__Work to complete__
Return all of the entries below exactly as they are given.

(Transcribed page contents)

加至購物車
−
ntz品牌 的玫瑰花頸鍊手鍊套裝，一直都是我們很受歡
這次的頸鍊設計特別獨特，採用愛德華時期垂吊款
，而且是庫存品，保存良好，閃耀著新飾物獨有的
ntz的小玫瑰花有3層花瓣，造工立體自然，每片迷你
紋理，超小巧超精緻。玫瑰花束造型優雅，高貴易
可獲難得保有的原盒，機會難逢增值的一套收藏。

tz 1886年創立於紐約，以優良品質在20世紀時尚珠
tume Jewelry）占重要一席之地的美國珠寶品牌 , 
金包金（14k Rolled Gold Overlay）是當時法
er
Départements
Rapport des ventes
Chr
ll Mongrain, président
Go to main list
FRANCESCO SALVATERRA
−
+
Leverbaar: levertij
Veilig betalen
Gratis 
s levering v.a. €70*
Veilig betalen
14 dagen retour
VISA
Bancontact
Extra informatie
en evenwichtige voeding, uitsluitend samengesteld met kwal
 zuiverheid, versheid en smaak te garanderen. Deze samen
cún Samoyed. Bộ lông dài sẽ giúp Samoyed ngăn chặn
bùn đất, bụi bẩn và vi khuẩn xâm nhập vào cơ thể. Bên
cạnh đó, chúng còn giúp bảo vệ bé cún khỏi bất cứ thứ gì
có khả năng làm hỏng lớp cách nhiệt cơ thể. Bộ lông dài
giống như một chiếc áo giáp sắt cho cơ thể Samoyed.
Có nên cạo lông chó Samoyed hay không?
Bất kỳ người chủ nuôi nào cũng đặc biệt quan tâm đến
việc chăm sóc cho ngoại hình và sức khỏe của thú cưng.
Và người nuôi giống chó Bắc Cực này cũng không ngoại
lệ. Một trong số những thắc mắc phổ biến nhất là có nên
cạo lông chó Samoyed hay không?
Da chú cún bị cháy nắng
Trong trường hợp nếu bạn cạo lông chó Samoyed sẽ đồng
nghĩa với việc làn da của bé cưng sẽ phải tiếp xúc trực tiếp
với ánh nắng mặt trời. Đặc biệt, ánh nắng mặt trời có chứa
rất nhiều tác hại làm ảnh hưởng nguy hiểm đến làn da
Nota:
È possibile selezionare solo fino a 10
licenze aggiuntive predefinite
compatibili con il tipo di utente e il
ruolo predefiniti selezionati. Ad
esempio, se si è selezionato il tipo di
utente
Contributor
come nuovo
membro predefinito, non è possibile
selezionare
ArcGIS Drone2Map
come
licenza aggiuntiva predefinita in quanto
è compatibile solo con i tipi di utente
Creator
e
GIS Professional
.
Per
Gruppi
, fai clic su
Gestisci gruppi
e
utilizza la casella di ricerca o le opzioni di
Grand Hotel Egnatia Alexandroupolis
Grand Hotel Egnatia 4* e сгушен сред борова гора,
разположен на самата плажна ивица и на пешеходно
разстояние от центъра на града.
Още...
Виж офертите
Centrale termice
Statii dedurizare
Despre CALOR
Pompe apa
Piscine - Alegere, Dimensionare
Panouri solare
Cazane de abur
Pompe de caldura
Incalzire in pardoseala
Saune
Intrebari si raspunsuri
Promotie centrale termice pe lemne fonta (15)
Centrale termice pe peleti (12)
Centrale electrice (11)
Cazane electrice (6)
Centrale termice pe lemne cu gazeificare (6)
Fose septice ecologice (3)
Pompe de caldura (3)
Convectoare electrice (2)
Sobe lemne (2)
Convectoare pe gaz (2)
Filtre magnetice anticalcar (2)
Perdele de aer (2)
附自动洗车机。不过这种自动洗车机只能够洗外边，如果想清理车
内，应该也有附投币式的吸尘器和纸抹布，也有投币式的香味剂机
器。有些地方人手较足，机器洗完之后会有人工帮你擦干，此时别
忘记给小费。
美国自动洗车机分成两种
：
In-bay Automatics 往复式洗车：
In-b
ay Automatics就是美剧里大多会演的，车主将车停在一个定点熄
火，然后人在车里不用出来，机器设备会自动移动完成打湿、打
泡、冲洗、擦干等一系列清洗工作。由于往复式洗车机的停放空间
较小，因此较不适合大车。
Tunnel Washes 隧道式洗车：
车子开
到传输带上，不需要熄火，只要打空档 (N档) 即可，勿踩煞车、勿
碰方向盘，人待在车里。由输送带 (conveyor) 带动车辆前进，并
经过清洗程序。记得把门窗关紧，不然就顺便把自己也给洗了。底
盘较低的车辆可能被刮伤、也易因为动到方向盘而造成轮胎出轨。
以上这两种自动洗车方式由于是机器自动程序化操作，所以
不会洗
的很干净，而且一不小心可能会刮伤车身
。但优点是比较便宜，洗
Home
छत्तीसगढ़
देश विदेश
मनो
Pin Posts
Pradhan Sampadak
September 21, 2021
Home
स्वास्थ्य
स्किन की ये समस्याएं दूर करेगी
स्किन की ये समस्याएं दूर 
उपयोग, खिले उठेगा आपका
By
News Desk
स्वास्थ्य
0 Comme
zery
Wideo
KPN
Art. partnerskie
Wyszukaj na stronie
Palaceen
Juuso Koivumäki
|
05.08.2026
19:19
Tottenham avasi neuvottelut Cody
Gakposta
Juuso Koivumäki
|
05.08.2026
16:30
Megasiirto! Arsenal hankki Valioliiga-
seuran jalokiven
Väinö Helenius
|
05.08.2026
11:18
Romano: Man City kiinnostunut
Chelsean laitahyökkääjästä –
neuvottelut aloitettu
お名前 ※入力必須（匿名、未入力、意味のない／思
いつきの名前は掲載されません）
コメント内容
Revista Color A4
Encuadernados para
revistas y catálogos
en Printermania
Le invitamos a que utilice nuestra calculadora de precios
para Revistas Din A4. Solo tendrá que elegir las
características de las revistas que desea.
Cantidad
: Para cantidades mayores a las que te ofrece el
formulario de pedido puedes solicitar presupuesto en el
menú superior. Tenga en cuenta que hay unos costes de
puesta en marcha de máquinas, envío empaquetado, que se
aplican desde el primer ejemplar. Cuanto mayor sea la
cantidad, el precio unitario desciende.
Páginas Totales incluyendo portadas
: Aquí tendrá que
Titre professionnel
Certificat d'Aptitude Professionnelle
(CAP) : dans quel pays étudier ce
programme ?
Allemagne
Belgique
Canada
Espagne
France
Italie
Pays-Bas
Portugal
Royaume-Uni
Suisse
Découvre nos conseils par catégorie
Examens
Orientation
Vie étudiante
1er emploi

__Task output__
加至購物車
−
ntz品牌 的玫瑰花頸鍊手鍊套裝，一直都是我們很受歡
這次的頸鍊設計特別獨特，採用愛德華時期垂吊款
，而且是庫存品，保存良好，閃耀著新飾物獨有的
ntz的小玫瑰花有3層花瓣，造工立體自然，每片迷你
紋理，超小巧超精緻。玫瑰花束造型優雅，高貴易
可獲難得保有的原盒，機會難逢增值的一套收藏。

tz 1886年創立於紐約，以優良品質在20世紀時尚珠
tume Jewelry）占重要一席之地的美國珠寶品牌 , 
金包金（14k Rolled Gold Overlay）是當時法
er
Départements
Rapport des ventes
Chr
ll Mongrain, président
Go to main list
FRANCESCO SALVATERRA
−
+
Leverbaar: levertij
Veilig betalen
Gratis 
s levering v.a. €70*
Veilig betalen
14 dagen retour
VISA
Bancontact
Extra informatie
en evenwichtige voeding, uitsluitend samengesteld met kwal
 zuiverheid, versheid en smaak te garanderen. Deze samen
cún Samoyed. Bộ lông dài sẽ giúp Samoyed ngăn chặn
bùn đất, bụi bẩn và vi khuẩn xâm nhập vào cơ thể. Bên
cạnh đó, chúng còn giúp bảo vệ bé cún khỏi bất cứ thứ gì
có khả năng làm hỏng lớp cách nhiệt cơ thể. Bộ lông dài
giống như một chiếc áo giáp sắt cho cơ thể Samoyed.
Có nên cạo lông chó Samoyed hay không?
Bất kỳ người chủ nuôi nào cũng đặc biệt quan tâm đến
việc chăm sóc cho ngoại hình và sức khỏe của thú cưng.
Và người nuôi giống chó Bắc Cực này cũng không ngoại
lệ. Một trong số những thắc mắc phổ biến nhất là có nên
cạo lông chó Samoyed hay không?
Da chú cún bị cháy nắng
Trong trường hợp nếu bạn cạo lông chó Samoyed sẽ đồng
nghĩa với việc làn da của bé cưng sẽ phải tiếp xúc trực tiếp
với ánh nắng mặt trời. Đặc biệt, ánh nắng mặt trời có chứa
rất nhiều tác hại làm ảnh hưởng nguy hiểm đến làn da
Nota:
È possibile selezionare solo fino a 10
licenze aggiuntive predefinite
compatibili con il tipo di utente e il
ruolo predefiniti selezionati. Ad
esempio, se si è selezionato il tipo di
utente
Contributor
come nuovo
membro predefinito, non è possibile
selezionare
ArcGIS Drone2Map
come
licenza aggiuntiva predefinita in quanto
è compatibile solo con i tipi di utente
Creator
e
GIS Professional
.
Per
Gruppi
, fai clic su
Gestisci gruppi
e
utilizza la casella di ricerca o le opzioni di
Grand Hotel Egnatia Alexandroupolis
Grand Hotel Egnatia 4* e сгушен сред борова гора,
разположен на самата плажна ивица и на пешеходно
разстояние от центъра на града.
Още...
Виж офертите
Centrale termice
Statii dedurizare
Despre CALOR
Pompe apa
Piscine - Alegere, Dimensionare
Panouri solare
Cazane de abur
Pompe de caldura
Incalzire in pardoseala
Saune
Intrebari si raspunsuri
Promotie centrale termice pe lemne fonta (15)
Centrale termice pe peleti (12)
Centrale electrice (11)
Cazane electrice (6)
Centrale termice pe lemne cu gazeificare (6)
Fose septice ecologice (3)
Pompe de caldura (3)
Convectoare electrice (2)
Sobe lemne (2)
Convectoare pe gaz (2)
Filtre magnetice anticalcar (2)
Perdele de aer (2)
附自动洗车机。不过这种自动洗车机只能够洗外边，如果想清理车
内，应该也有附投币式的吸尘器和纸抹布，也有投币式的香味剂机
器。有些地方人手较足，机器洗完之后会有人工帮你擦干，此时别
忘记给小费。
美国自动洗车机分成两种
：
In-bay Automatics 往复式洗车：
In-b
ay Automatics就是美剧里大多会演的，车主将车停在一个定点熄
火，然后人在车里不用出来，机器设备会自动移动完成打湿、打
泡、冲洗、擦干等一系列清洗工作。由于往复式洗车机的停放空间
较小，因此较不适合大车。
Tunnel Washes 隧道式洗车：
车子开
到传输带上，不需要熄火，只要打空档 (N档) 即可，勿踩煞车、勿
碰方向盘，人待在车里。由输送带 (conveyor) 带动车辆前进，并
经过清洗程序。记得把门窗关紧，不然就顺便把自己也给洗了。底
盘较低的车辆可能被刮伤、也易因为动到方向盘而造成轮胎出轨。
以上这两种自动洗车方式由于是机器自动程序化操作，所以
不会洗
的很干净，而且一不小心可能会刮伤车身
。但优点是比较便宜，洗
Home
छत्तीसगढ़
देश विदेश
मनो
Pin Posts
Pradhan Sampadak
September 21, 2021
Home
स्वास्थ्य
स्किन की ये समस्याएं दूर करेगी
स्किन की ये समस्याएं दूर 
उपयोग, खिले उठेगा आपका
By
News Desk
स्वास्थ्य
0 Comme
zery
Wideo
KPN
Art. partnerskie
Wyszukaj na stronie
Palaceen
Juuso Koivumäki
|
05.08.2026
19:19
Tottenham avasi neuvottelut Cody
Gakposta
Juuso Koivumäki
|
05.08.2026
16:30
Megasiirto! Arsenal hankki Valioliiga-
seuran jalokiven
Väinö Helenius
|
05.08.2026
11:18
Romano: Man City kiinnostunut
Chelsean laitahyökkääjästä –
neuvottelut aloitettu
お名前 ※入力必須（匿名、未入力、意味のない／思
いつきの名前は掲載されません）
コメント内容
Revista Color A4
Encuadernados para
revistas y catálogos
en Printermania
Le invitamos a que utilice nuestra calculadora de precios
para Revistas Din A4. Solo tendrá que elegir las
características de las revistas que desea.
Cantidad
: Para cantidades mayores a las que te ofrece el
formulario de pedido puedes solicitar presupuesto en el
menú superior. Tenga en cuenta que hay unos costes de
puesta en marcha de máquinas, envío empaquetado, que se
aplican desde el primer ejemplar. Cuanto mayor sea la
cantidad, el precio unitario desciende.
Páginas Totales incluyendo portadas
: Aquí tendrá que
Titre professionnel
Certificat d'Aptitude Professionnelle
(CAP) : dans quel pays étudier ce
programme ?
Allemagne
Belgique
Canada
Espagne
France
Italie
Pays-Bas
Portugal
Royaume-Uni
Suisse
Découvre nos conseils par catégorie
Examens
Orientation
Vie étudiante
1er emploi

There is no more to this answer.